Jeudu, un avis de motion a été déposé lors d’une séance spéciale du conseil d’arrondissement afin de modifier le règlement d’urbanisme. Selon cet avis, davantage d’arbres et d’arbustes seront plantés dans Rosemont-La Petite-Patrie. Au moins 20% de la superficie des terrains sur lesquels seront construits de nouveaux bâtiments devra être végétalisée. Plus de 15% de la surface des nouveaux stationnements devra être paysagée.
Par ailleurs, les immeubles de huit logements et plus devront être dotés de stationnements intérieurs. Pour les autres, les stationnements pourront être aménagés à l’extérieur, mais ils devront être «perméables et réfléchissants» (par exemple, avec des dalles alvéolées). L’arrondissement veut aussi augmenter le nombre d’espaces de stationnement réservés aux vélos.

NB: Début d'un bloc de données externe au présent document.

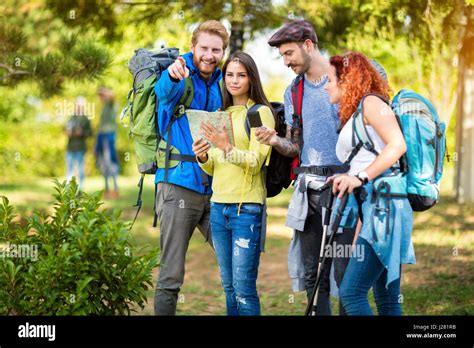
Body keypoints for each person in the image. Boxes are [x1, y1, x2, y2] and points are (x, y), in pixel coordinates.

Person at [256, 20, 356, 315]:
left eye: (289, 54)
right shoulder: (294, 92)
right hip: (309, 191)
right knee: (314, 275)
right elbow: (295, 146)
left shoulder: (347, 79)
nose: (285, 61)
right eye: (283, 56)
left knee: (345, 274)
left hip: (345, 190)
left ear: (308, 45)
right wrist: (274, 140)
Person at [325, 51, 416, 315]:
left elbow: (397, 145)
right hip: (377, 210)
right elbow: (369, 184)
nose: (327, 85)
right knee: (387, 299)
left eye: (331, 79)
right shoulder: (359, 112)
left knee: (351, 294)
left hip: (386, 212)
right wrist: (358, 235)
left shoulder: (372, 104)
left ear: (346, 79)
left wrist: (358, 176)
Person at [153, 20, 229, 316]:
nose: (209, 55)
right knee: (171, 276)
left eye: (216, 49)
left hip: (214, 189)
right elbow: (163, 92)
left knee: (236, 264)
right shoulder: (179, 73)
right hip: (177, 187)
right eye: (204, 48)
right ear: (193, 47)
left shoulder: (222, 80)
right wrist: (172, 75)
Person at [192, 51, 275, 315]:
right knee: (228, 287)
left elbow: (255, 161)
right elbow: (214, 165)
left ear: (252, 78)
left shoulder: (258, 113)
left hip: (246, 209)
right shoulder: (221, 113)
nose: (234, 80)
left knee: (244, 289)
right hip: (218, 208)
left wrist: (226, 146)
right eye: (230, 75)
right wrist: (203, 155)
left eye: (241, 75)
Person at [95, 86, 119, 199]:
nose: (101, 97)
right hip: (101, 136)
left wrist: (104, 91)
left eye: (102, 95)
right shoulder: (104, 106)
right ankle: (107, 189)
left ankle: (115, 189)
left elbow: (112, 96)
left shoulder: (111, 104)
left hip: (109, 135)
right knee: (103, 162)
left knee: (110, 161)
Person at [65, 96, 92, 190]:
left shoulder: (85, 119)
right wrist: (68, 132)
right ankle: (68, 190)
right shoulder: (71, 118)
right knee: (69, 170)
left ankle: (81, 189)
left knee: (80, 170)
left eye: (80, 105)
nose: (78, 107)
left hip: (80, 147)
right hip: (70, 147)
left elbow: (90, 133)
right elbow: (66, 129)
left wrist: (82, 133)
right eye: (77, 105)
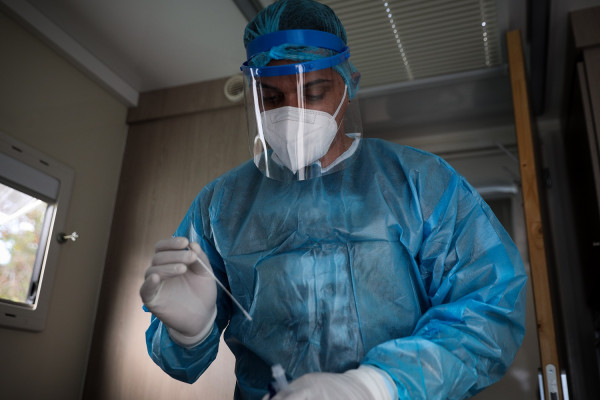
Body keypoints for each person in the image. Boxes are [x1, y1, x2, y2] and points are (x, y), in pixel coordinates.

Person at [140, 1, 527, 399]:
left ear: (349, 84)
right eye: (272, 98)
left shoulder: (418, 181)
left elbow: (489, 310)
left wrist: (376, 386)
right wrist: (188, 334)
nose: (292, 112)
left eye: (313, 92)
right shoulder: (220, 205)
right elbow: (178, 364)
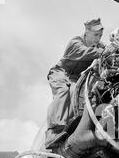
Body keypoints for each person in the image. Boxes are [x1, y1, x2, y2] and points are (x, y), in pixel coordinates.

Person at [45, 18, 105, 149]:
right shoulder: (76, 42)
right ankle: (52, 132)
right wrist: (104, 52)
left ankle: (69, 127)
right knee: (63, 92)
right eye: (96, 35)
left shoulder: (99, 47)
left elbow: (108, 52)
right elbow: (86, 52)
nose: (98, 38)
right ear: (87, 32)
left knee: (77, 94)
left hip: (74, 78)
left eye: (100, 35)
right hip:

Aussi, les toits blancs deviendront la norme dans Rosemont-La Petite-Patrie, ce qui serait une première au Canada. Les nouvelles constructions devront absolument être couvertes de ce genre de toiture, qui n’emmagasine pas la chaleur, alors que les bâtiments existants devront en avoir une lorsqu’ils seront rénovés. «D’ici 20 ans, l’ensemble des toitures de l’arrondissement seront blanches», a estimé M. Croteau.
Cette obligation d’aménager des toits verts risque d’entraîner une levée de bouclier de la part des citoyens, selon le conseiller de ville du district d’Étienne-Desmarteau et élu de Projet Montréal, Marc-André Gadoury. «En conseil d’arrondissement, on a déjà vu des citoyens se heurter à la position du maire», a-t-il rapporté.
M. Gadoury a déploré l’absence de consultation publique avant l’annonce des modifications au règlement d’urbanisme. Celles-ci seront présentées lors d’une séance d’information, qui aura lieu le 1er décembre au bureau d’arrondissement. Elles seront adoptées en janvier sinon en mars pour celles qui doivent être soumises à un référendum.